Overall, there are no major breaking changes. The modules are the same and the API for using it remained unchanged. There are however  a few minor breaking changes to take into consideration such as the  rowDelimiter option being renamed to  record_delimiter , some previously deprecated options being removed and the available counters being regrouped into the new info property:

  • Option rowDelimiter  is now record_delimiter
  • count  is now info.records
  • Drop the record  event
  • Normalise error message as {error type}: {error description}
  • State values are now isolated into the info  object
  • count  is now info.records
  • lines is now info.lines
  • empty_line_count  is now info.empty_lines
  • skipped_line_count  is now info.invalid_field_length
  • context.count  in the cast  function is now context.records
  • Drop support for deprecated options auto_parse  and auto_parse_date
  • In raw option, the row  property is renamed record
  • Option max_limit_on_data_read  is now max_record_size
  • Default value of max_record_size  is now 0 (unlimited)
  • Drop emission of the record  event, use the readable  event and  instead

The most impacting breaking change is probably the renaming of the  rowDelimiter  option into record_delimiter  because of its popular usage. Also, the max_record_size  is now unlimited by default and must be explicitly defined if used.

New features

This new version comes also with new features. The new information object is a nice addon. It regroups a few counter properties which were available directly from the parser instance. Those properties have been renamed to be more expressive. The information object is directly available from the parser instance as info . To the callback users, they are exported as the third argument of their callback function. They can also be available for each record by activating the info  option with the value true.

There are 3 new options which are info , from_line , and to_line :

  • info : Generate two properties info  and record  where info  is a snapshot of the info object at the time the record was created and record  is the parsed array or object; note, it can be used conjointly with the raw  option.
  • from_line : Start handling records from the requested line number.
  • to_line : Stop handling records after the requested line number.

The info  option is quite useful for debugging or giving to the end users some feedback about their mistake.

The from_line  and to_line  options respectively filter the first and last lines of a data set. Speaking of lines, previous versions of the parser were surely confused when it comes to count lines mixing row and record delimiters. It was working for most users for the simple reason that they are usually the same. It shall be fixed with this new release.

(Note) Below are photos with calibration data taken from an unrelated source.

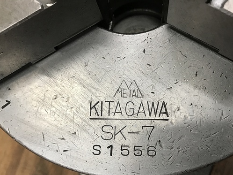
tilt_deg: -82.3
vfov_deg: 39.3
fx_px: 242
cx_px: 129
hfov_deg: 51.3
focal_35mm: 36
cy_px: 112
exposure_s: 1/20
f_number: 1.8
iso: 40
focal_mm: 3.99
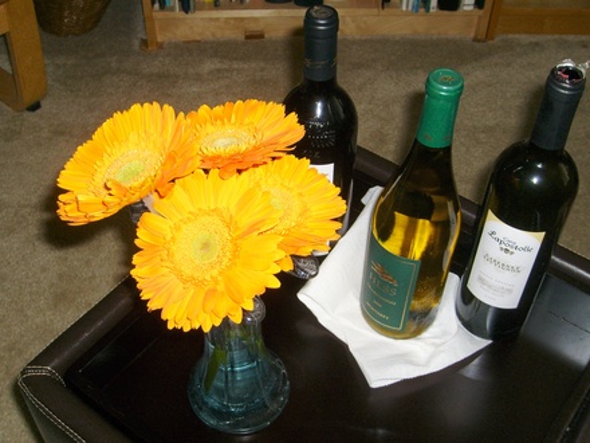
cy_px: 222
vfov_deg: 33.6
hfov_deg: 43.9
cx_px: 295
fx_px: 733
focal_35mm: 43
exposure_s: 1/45
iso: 100
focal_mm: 7.2
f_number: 3
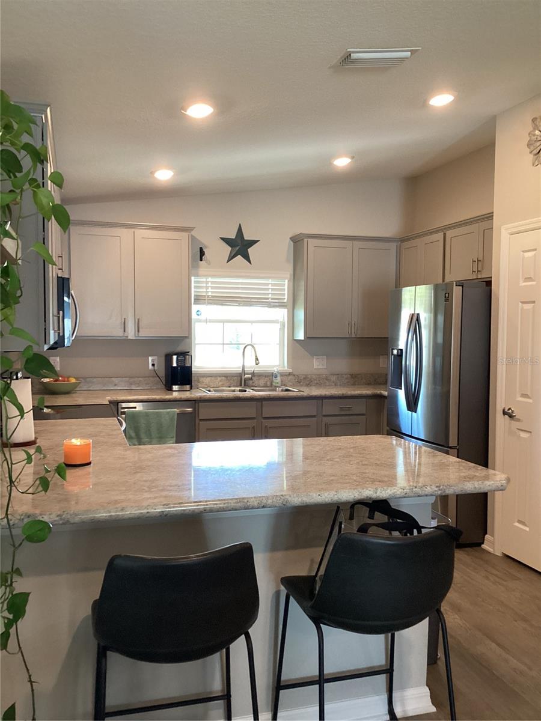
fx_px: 646
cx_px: 270
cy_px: 360
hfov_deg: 45.4
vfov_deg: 58.4
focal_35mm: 31
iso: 200
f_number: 2.4
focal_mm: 3.3
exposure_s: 1/60
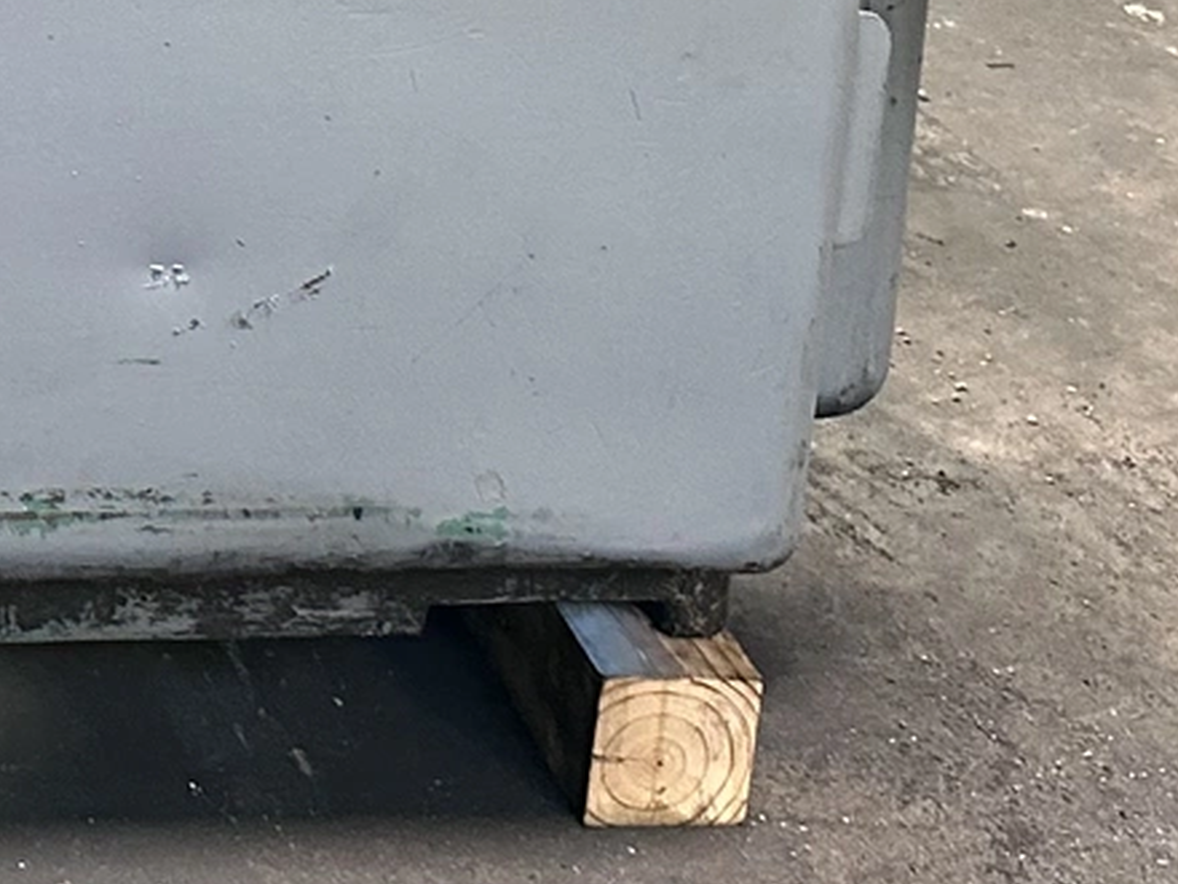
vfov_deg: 12.4
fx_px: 3709
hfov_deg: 16.4
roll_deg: -0.2
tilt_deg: -12.5
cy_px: -713
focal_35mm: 109
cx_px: -589
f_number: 1.78
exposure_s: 1/60
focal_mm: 6.86
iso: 400
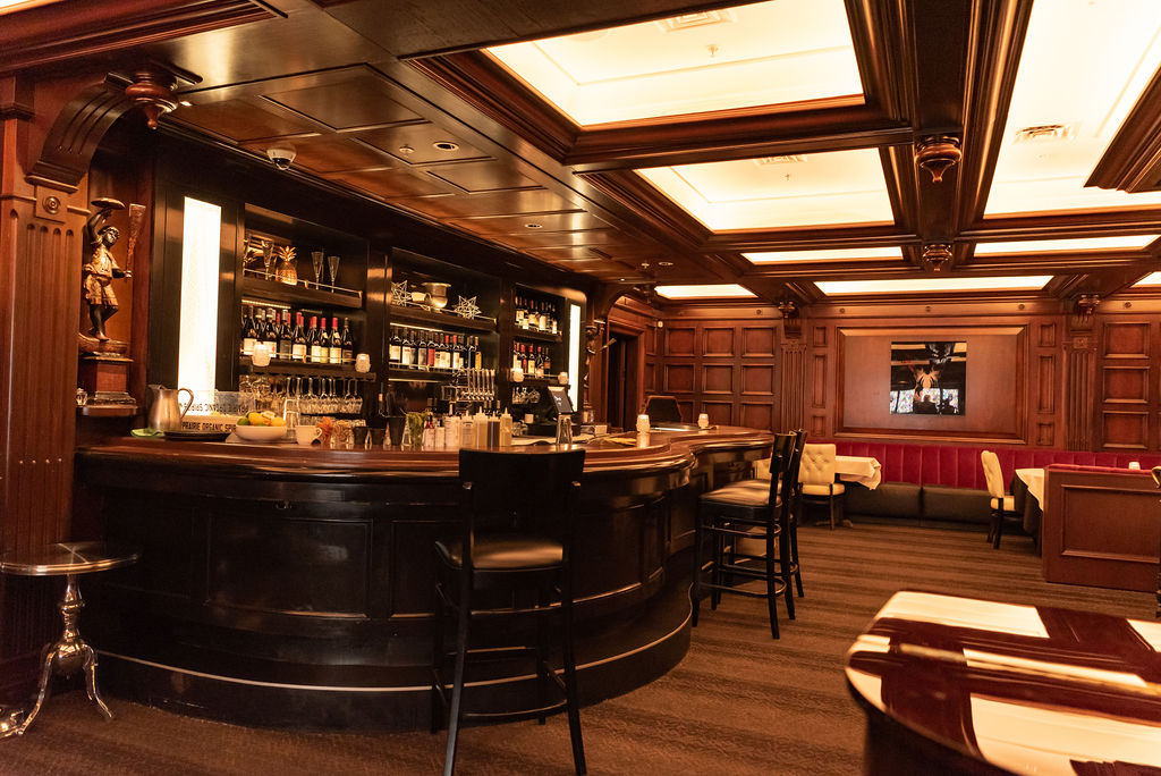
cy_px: 388
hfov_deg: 71.0
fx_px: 813
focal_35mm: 25
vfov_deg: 51.0
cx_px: 580
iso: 2000
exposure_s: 1/50
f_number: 2.8
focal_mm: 24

Here is the new feature list extracted from the changelog:

  • new options info , from_line  and to_line
  • trim : respect ltrim  and rtrim  when defined
  • delimiter : may be a Buffer
  • delimiter : handle multiple bytes/characters
  • callback : export info object as third argument
  • cast : catch error in user functions
  • TypeScript: mark info as readonly with required properties
  • comment_lines : count the number of commented lines with no records

What’s coming next

The source code is backed by an extended test suite. No test has been removed and new tests have appeared to reinforce the guarantees of the parser. It is, however, possible that some behaviors are not covered by the tests and, in the next few weeks, we count on your feedback to fix any coming issues.

While not being a big fan of ES6 Promise in the context of the parser, the request for support has been made multiple time and will come soon. It will also be implemented in the other CSV packages.

Another potential improvement is to extend the error objects with additional information such as a unique code associated to each type of error. While being improved, there is room to better normalize the messages.

I am also planning to support the Flow static type checker. I have never used it before. It seems appropriate to the package and it will give me the occasion to try it on.

Finally, I am considering writing a command line tool which will expose all the available options and provide multiple output formats (JSON, JSON line, YAML, …).